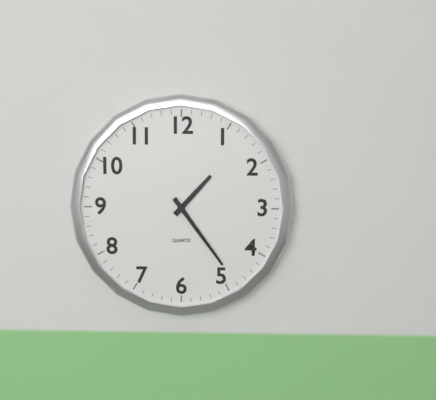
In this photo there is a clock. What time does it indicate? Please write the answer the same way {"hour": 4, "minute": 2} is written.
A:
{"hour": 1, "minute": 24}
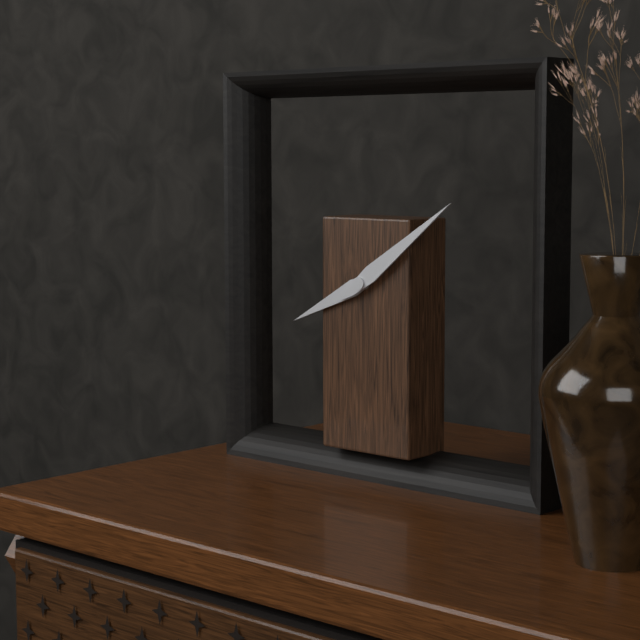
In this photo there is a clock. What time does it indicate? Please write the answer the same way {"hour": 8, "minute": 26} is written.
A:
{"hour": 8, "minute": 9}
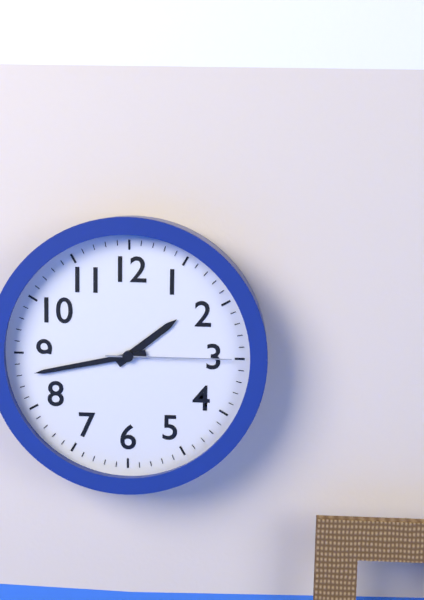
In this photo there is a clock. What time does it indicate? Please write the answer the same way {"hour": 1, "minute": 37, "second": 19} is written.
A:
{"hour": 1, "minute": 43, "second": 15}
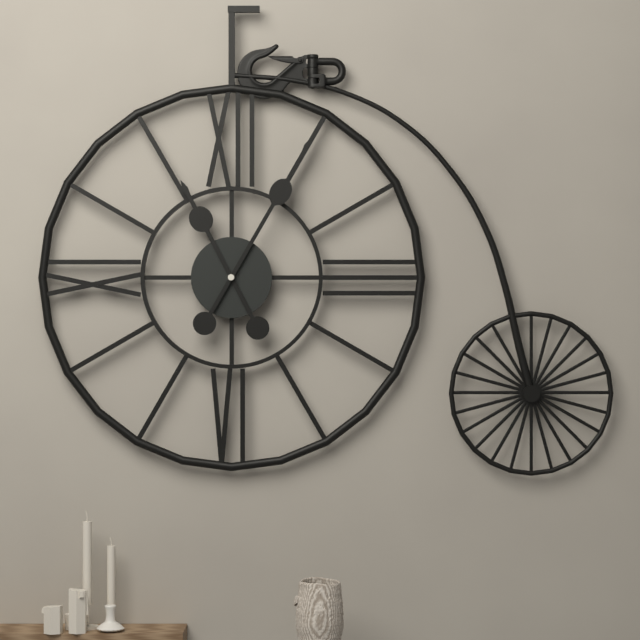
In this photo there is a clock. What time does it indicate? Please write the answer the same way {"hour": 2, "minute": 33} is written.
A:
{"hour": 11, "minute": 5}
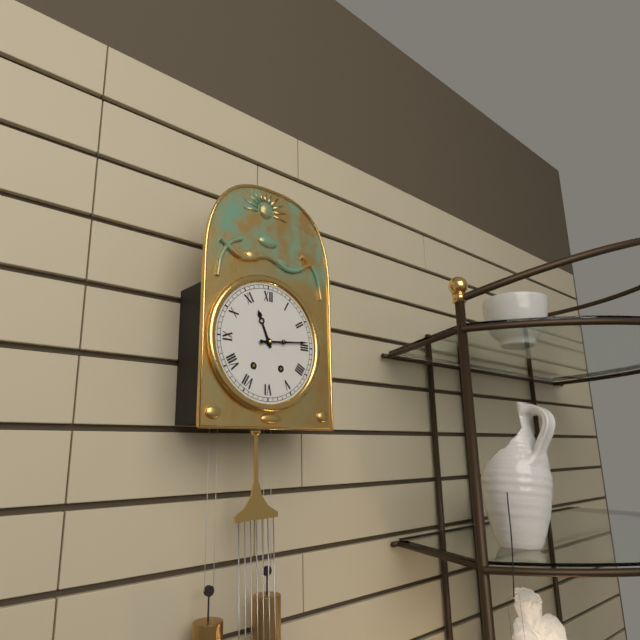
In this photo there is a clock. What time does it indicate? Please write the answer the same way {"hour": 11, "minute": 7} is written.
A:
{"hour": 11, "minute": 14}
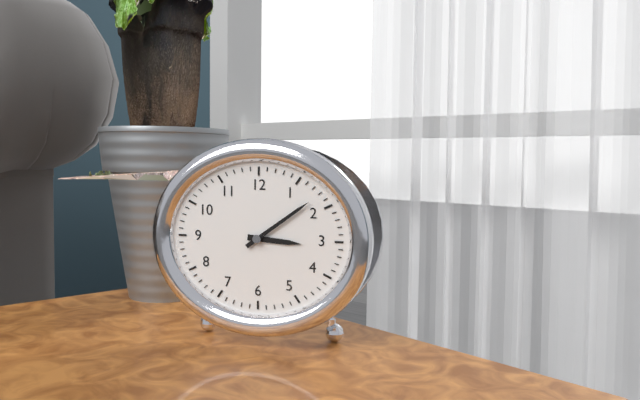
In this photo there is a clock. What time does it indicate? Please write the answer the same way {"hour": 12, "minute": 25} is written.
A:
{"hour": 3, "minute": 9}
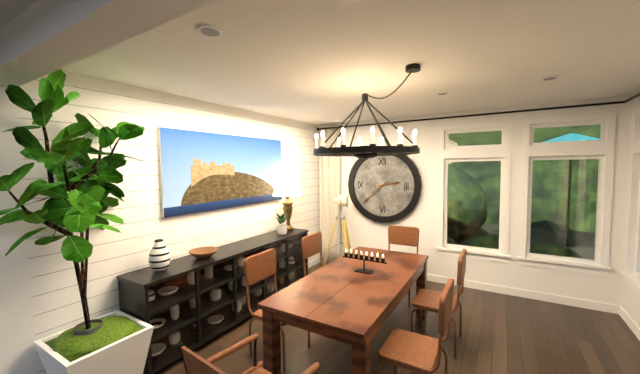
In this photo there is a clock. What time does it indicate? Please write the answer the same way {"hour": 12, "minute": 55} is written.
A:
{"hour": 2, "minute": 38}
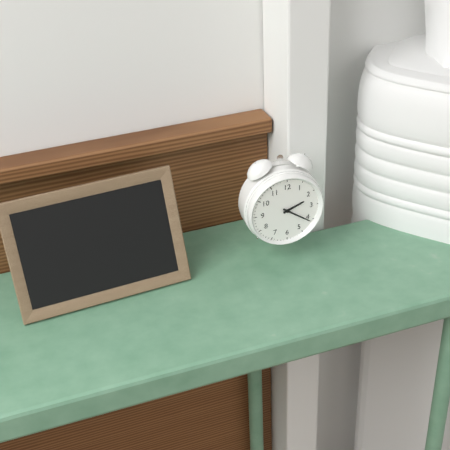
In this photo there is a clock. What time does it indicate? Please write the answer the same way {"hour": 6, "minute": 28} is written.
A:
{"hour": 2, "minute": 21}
——
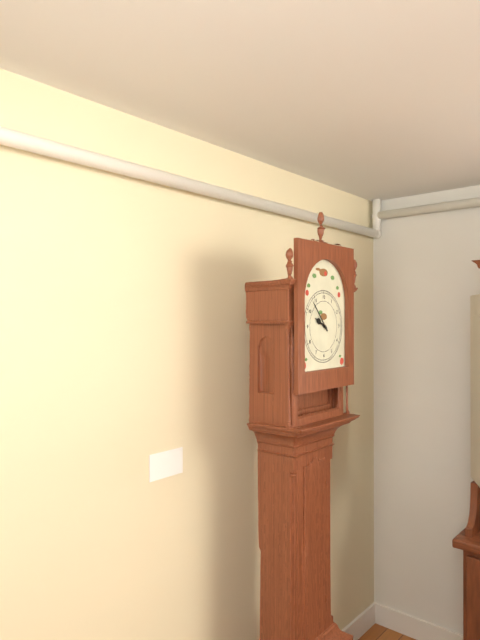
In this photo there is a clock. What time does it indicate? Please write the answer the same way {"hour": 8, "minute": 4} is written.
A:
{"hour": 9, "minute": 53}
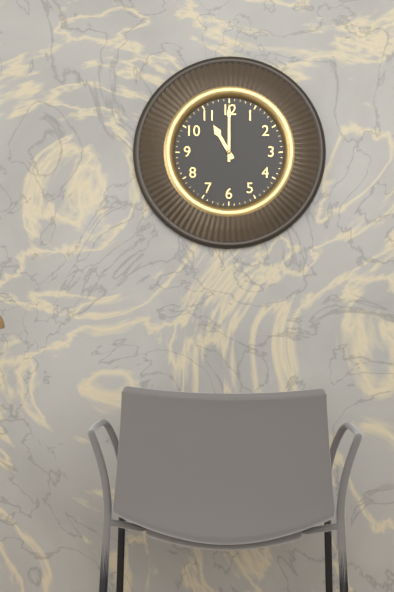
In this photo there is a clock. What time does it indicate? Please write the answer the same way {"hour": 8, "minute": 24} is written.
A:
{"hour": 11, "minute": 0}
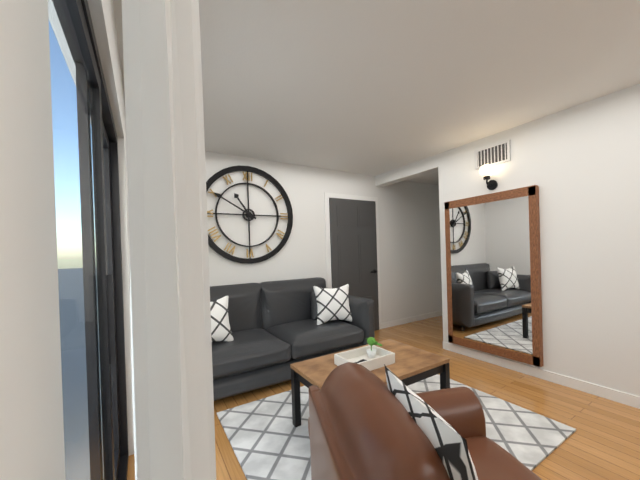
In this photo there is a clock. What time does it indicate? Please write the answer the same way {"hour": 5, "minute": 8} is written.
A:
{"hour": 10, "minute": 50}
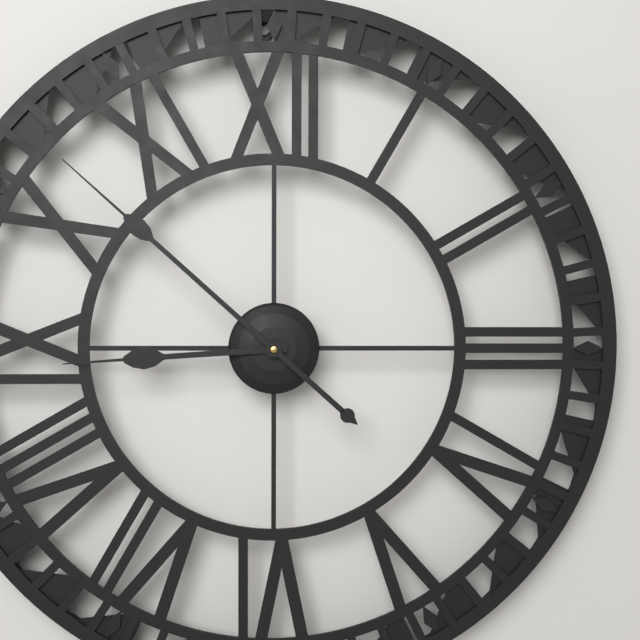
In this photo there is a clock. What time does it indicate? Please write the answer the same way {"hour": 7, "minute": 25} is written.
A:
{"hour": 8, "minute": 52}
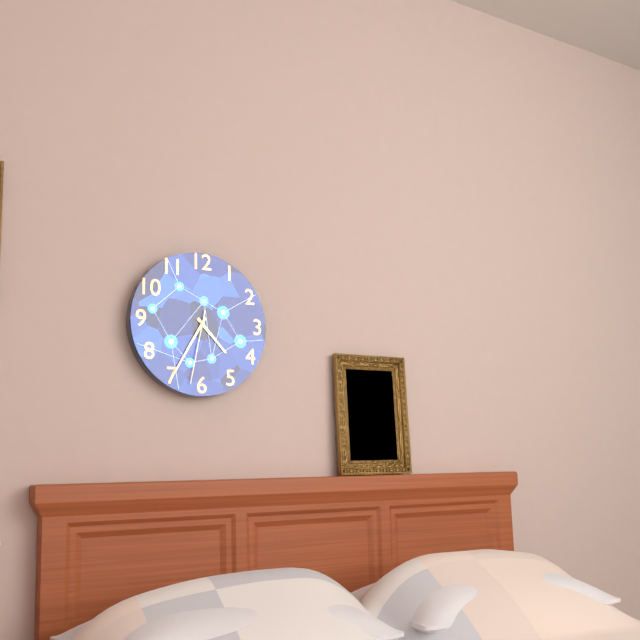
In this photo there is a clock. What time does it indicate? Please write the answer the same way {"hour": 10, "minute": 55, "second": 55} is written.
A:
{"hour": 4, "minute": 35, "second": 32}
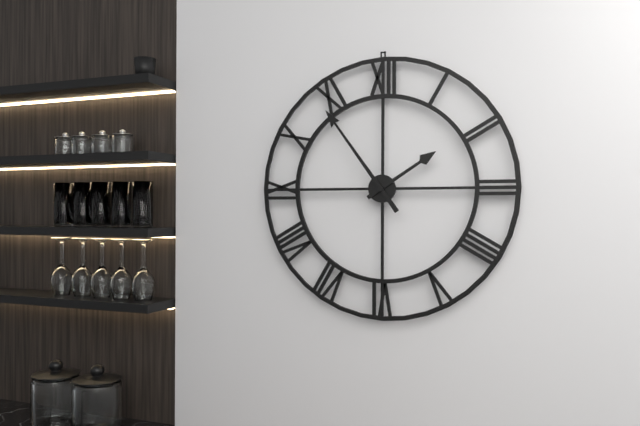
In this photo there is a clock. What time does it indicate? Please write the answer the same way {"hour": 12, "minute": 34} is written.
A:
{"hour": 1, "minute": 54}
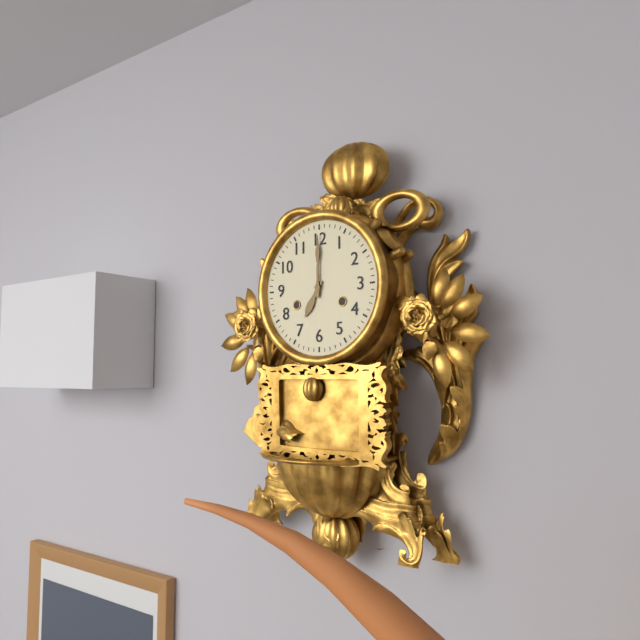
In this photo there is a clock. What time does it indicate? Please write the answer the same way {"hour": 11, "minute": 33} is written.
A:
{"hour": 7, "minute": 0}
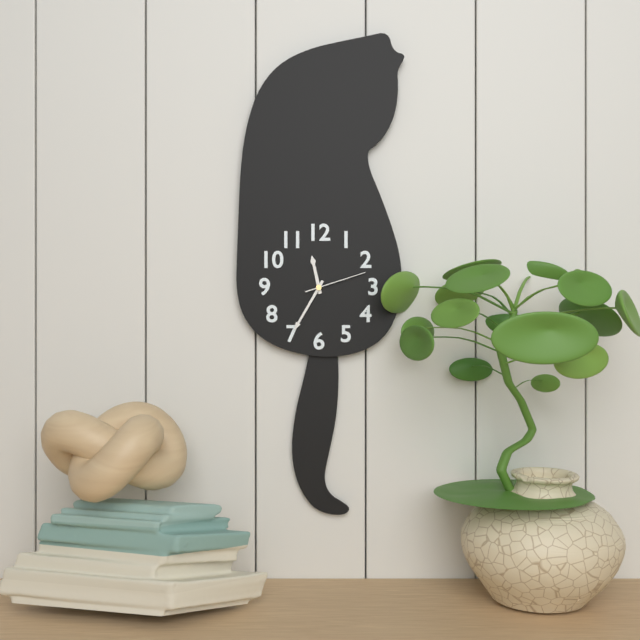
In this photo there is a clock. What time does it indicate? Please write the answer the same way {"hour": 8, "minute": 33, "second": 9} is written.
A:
——
▸ Problem to solve
List every line in the entries above that contains the string "second", copying each line in full. Case counts.

▸ Solution
In this photo there is a clock. What time does it indicate? Please write the answer the same way {"hour": 1, "minute": 37, "second": 19} is written.
{"hour": 1, "minute": 43, "second": 15}
In this photo there is a clock. What time does it indicate? Please write the answer the same way {"hour": 10, "minute": 55, "second": 55} is written.
{"hour": 4, "minute": 35, "second": 32}
In this photo there is a clock. What time does it indicate? Please write the answer the same way {"hour": 8, "minute": 33, "second": 9} is written.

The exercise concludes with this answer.